A disruptura digital vem provocando transformações relevantes no contexto de mercados e operações, mais precisamente nas estruturas do Empreendedorismo e do Management. Para fins didáticos, agrupamos as principais mudanças estruturais em sete pilares disruptivos para o Empreendedorismo de Transição. Você pode entendê-los como as pré-condições para operar no Neoempreendedorismo.
1. Comunidade de Prossumidores Interagentes (público demandante) – mais que resolver entraves, necessidades ou desejos de pessoas e organizações, importa o grau de vínculo que estabelecemos com eles na jornada de resolução de seus problemas. Começa com o reconhecimento de interessados, passa pela conquista de consumidores e fidelização de clientes, até formar comunidades onde ofertantes e demandantes se reconhecem mutuamente.
2. Solução Multivalor (produto) – não basta apenas resolver um problema imediato; a solução deve eliminar a causa e prevenir recorrências, sendo parte não só do atendimento objetivo, mas, também, da percepção subjetiva do consumidor, criando valor tanto pela experiência inicial (valiosa) quanto pela durabilidade (valorosa).
3. Macromercado Dinâmico (mercado) – lidamos com três mercados sobrepostos: a concorrência local, a concorrência virtual dos fornecedores e, o mais recente, a inserção de inovações capazes de eliminar o problema mercadológico para o qual oferecemos soluções.

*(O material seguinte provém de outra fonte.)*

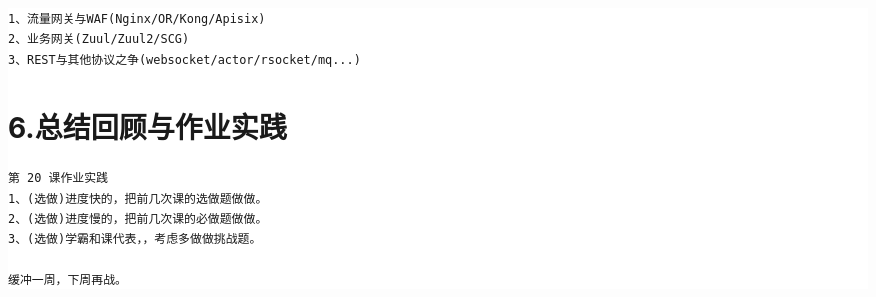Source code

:     1、流量网关与WAF(Nginx/OR/Kong/Apisix)
    2、业务网关(Zuul/Zuul2/SCG)
    3、REST与其他协议之争(websocket/actor/rsocket/mq...)

# 6.总结回顾与作业实践

    第 20 课作业实践
    1、(选做)进度快的，把前几次课的选做题做做。
    2、(选做)进度慢的，把前几次课的必做题做做。
    3、(选做)学霸和课代表，，考虑多做做挑战题。

    缓冲一周，下周再战。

4. Sistema de Resolutividade (resolutividade) – quando um problema surge, ele gera dois campos de atuação: a causa e a consequência. A solução pode agir controlando ou bloqueando os efeitos e, ao mesmo tempo, prevenir a recorrência do problema, compondo um sistema completo de resolutividade. Além disso, há papéis acessórios: a solução pode evoluir para melhor bloquear consequências (aprimoramento); prolongar seus efeitos (expansão); permitir adaptação dos usuários (consolidação) ou evitar a recorrência do problema (prevenção).
5. Estrutura Orgânica Adaptativa (organização) – em tempos incertos, os objetivos se tornam incertos e dependentes de uma maior número de variáveis. Para aumentar as chances de sucesso, precisamos desenvolver estruturas flexíveis e autônomas que permitam reações e adaptações rápidas aos movimentos do ambiente externo (“planos B”) – da mesma forma que nos preparamos para realizar as ações intencionadas (“planos A”).
6. Autonomia Consciente (ação produtiva) – os colaboradores devem ter autonomia consciente, baseada em práticas simples e monitoradas por sistemas de informação eficientes. O uso do bom senso deve vencer o cumprimento cego de determinações rígidas para a empresa se mover com flexibilidade. Quem conseguir ver o óbvio, enxergará o que nem imaginava.
7. DNA Replicante (crescimento) – quem se move com frequência, desenvolve musculatura e adquire forças para ir cada vez mais longe e mais rápido. Em tempos disruptivos, a organização deve aproveitar para crescer e se replicar para alcançar maior escala. Quem se adapta e expande operações tem mais chances de se manter no mercado.
Figura 13 - Novo Modelo de Geração de Valor: Sete Pilares do Neoempreendedorismo
Alguns leitores podem considerar nossa lista de pilares neoempreendedores incompleta ou redundante, mas isso não é um problema. Oferecemos modelos interpretativos, não camisas-de-força. Só não desconsidere que a sociedade do conhecimento exige novas perspectivas sobre conceitos antigos. Se sentir falta de fundamentos, inclua-os. Se perceber duplicidade, integre-os em um só pilar. Você é o capitão do seu navio – faça como achar melhor.
Além desses pilares, citamos tendências adicionais: informação e comunicação instantâneas, inteligências artificiais na robótica e em serviços, relações virtuais, dinheiro digital etc. Como esses assuntos vão além do empreendedorismo, não os incluímos nesta estrutura geral, mas, eles serão abordados direta ou indiretamente ao longo dos temas deste livro.